Speaking of thrill, this film is fucking filled with it. Outside of the truly meaty Kym and Rachel scenes is an essential weaving of the other aspects of preparing such a monumental event as a wedding. There are numerous scenes of the combination of the two families (particularly one involving a dish-washing contest) that illicit a true and saccarine form of joy. There are several scenes of people simply performing, simply dancing, simply existing in the excitement for these two people. In a scene where Rachel reveals that she's pregnant (a scene that is actually shoved right in the middle of a massive fight between Rachel and Kym), Paul reacts by dervishly prancing and screaming, succumbing to a jubilant atmosphere that tends to exude from the pictures' more hopeful moments.

For all the great side characters, for all the momentous moments of music, of movement, of worry and excitement and union, however, any talk of this film would be a mistake if it did not give special note to Hathaway's performance. Kym, who exists in essentially a one-dimensional void, is a character that deserves to be shrill and unlikable, and would have been so in the hands of almost anyone else. With her telling thrown glances, her perfected exasperation, just the simple pain that is visible in her eyes throughout, Hathaway decides to fuck with an understanding of what she's supposed to be almost right alongside those almost blatantly damning moments. When Kym complains to Paul that Rachel cheated by bringing up her pregnancy in the middle of a heated fight, hatred doesn't pour in. Kym is hateable, but she is never evil. Many other films and actresses have sorely missed that distinction.

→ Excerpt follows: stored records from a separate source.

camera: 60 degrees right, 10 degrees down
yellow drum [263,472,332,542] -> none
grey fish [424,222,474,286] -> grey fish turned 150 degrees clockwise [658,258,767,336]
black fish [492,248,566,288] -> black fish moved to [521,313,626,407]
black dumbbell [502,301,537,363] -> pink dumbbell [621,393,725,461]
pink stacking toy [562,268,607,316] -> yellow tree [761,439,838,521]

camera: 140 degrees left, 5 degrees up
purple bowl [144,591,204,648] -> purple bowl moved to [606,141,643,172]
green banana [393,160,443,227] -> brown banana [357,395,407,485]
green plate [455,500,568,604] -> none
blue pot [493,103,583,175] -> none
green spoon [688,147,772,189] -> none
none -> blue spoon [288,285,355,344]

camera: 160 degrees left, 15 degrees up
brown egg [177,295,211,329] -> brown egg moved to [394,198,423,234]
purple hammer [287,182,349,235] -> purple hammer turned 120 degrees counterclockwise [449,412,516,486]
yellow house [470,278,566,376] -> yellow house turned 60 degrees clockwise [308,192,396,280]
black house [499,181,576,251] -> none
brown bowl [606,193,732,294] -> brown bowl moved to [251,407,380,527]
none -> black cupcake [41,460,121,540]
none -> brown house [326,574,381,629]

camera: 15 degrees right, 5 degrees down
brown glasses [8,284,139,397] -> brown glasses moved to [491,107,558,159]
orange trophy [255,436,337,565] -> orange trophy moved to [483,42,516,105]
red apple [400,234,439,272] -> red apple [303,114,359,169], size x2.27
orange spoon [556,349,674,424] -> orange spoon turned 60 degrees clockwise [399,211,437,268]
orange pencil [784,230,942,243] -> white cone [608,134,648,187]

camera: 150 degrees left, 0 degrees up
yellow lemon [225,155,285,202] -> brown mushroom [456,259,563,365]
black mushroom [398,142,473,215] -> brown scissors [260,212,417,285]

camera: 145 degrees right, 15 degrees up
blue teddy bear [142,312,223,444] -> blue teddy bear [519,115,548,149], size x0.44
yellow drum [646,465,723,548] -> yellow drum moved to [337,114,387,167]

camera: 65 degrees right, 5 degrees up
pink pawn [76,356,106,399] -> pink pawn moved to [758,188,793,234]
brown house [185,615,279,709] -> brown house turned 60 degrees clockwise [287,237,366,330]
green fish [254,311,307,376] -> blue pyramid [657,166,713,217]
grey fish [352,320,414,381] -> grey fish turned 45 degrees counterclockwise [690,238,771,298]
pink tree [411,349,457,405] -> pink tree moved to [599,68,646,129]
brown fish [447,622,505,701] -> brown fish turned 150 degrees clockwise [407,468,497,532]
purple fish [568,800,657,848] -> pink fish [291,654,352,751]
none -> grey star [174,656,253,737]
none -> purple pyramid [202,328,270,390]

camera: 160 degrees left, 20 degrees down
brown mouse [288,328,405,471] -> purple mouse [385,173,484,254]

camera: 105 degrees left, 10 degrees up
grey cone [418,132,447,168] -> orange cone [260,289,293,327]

Rachel Getting Married does not exist among a genre of slice-of-life films; it ascends immediately to the top of that genre's highest mountain. It is a film of dominating, relentless energy, of a human vitality far beyond most films trying to present true family strife. I don't remember the beginning, but I also have come to believe that I don't have to, because forcing my way back works against a current this film builds, a current that every character gets swept up in until the very end of the film. This film deserves endless praise and Hathaway deserves an Oscar nomination not for a performance, not for a representation, but for a display so nuanced that it seems exhaustingly alive.